Comparison of M1-type macrophages and M2-type macrophages, in terms of stimulatory factors, transcription factors, released mediators, and functional properties during the process of PALI. AP-1, activating protein-1; ARG1, arginase 1; CMyC, transcription factor CMyC; GM-CSF, granulocyte-macrophage colony-stimulating factor; IFN-γ, interferon γ; IRF, interferon regulatory factor; KLF-4, krüppel-like factor 4; LPS, lipopolysaccharide; NF-κB, nuclear transcription factor κB; ROS, reactive oxygen species; STAT, signal transduction and activation of transcription factor; TGF-β, transforming growth factor ß; VEGF, vascular endothelial growth factor.

Figure 6

Possible mechanisms of probiotics supplementation on PALI recovery.
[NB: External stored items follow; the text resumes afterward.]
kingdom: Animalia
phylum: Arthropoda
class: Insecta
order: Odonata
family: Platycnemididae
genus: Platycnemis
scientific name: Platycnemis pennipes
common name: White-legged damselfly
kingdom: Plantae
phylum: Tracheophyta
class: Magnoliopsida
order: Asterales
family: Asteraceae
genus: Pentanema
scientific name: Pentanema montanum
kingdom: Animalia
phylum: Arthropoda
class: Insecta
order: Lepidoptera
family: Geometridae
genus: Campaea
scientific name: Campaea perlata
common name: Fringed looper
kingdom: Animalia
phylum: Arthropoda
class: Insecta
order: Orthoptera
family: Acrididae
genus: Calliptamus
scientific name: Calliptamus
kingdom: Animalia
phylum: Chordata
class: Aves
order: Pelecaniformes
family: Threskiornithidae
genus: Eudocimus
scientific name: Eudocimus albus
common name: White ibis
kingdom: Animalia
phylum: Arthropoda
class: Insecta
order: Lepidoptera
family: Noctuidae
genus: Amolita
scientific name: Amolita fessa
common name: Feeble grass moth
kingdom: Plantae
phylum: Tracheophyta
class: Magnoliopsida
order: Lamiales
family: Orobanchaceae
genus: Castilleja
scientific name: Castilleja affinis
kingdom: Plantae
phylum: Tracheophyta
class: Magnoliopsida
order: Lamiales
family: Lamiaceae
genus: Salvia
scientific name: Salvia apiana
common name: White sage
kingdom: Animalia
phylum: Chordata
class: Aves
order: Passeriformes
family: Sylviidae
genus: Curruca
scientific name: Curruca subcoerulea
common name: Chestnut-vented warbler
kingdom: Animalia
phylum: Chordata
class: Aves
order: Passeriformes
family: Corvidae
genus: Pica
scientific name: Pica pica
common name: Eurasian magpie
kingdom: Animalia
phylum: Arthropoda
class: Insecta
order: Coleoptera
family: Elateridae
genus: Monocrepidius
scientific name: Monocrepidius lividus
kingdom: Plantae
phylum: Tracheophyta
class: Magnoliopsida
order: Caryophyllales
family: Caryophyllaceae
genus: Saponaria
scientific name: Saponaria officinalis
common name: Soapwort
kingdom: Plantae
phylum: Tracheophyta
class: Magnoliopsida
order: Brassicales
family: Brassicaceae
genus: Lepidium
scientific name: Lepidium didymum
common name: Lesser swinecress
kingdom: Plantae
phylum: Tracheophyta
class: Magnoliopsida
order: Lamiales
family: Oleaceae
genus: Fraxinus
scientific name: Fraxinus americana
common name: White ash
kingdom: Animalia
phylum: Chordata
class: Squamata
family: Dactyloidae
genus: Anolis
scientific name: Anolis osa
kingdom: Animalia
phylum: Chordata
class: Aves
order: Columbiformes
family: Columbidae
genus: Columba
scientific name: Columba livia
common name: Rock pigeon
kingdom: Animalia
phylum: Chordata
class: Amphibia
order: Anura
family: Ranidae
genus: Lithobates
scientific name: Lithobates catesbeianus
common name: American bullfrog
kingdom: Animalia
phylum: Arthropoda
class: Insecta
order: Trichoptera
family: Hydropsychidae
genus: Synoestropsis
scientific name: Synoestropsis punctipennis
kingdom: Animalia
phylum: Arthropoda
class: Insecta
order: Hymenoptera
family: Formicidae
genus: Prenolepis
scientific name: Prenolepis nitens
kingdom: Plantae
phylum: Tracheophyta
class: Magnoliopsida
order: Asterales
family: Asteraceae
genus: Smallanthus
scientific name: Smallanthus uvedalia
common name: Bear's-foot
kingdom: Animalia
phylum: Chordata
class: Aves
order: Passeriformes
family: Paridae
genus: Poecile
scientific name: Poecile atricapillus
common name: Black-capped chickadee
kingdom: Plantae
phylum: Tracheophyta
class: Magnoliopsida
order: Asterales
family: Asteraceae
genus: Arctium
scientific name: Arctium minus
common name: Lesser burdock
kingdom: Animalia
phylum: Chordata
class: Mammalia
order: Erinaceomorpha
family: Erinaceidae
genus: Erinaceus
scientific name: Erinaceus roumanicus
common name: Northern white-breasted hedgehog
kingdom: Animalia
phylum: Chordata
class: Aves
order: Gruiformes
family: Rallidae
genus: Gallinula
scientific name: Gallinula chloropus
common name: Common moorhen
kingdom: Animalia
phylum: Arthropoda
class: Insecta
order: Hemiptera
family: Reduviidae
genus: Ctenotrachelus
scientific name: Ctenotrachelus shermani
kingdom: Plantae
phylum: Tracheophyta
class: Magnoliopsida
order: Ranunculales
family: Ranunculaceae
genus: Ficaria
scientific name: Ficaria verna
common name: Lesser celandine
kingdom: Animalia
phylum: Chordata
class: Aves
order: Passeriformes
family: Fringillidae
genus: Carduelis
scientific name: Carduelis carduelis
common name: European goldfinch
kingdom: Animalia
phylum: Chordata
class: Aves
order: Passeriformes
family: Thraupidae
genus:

Probiotics can restore the function of the intestinal barrier by inhibiting the proliferation of pathogenic bacteria, increasing the production of 3-hydroxyoctadecenoic acid (C18-3OH), short-chain fatty acids (SCFAs), antimicrobial peptides (AMPs), mucin2 (MUC2), and secretory IgA (SIgA), and regulating the expression of tight junction (TJ) proteins. In addition, probiotics have the capacity to reduce the neutrophil infiltration and release of inflammatory cytokines, maintain the balance of the intestinal immune system, and reduce the translocation of bacteria, inflammatory factors, etc., resulting in the alleviation of PALI.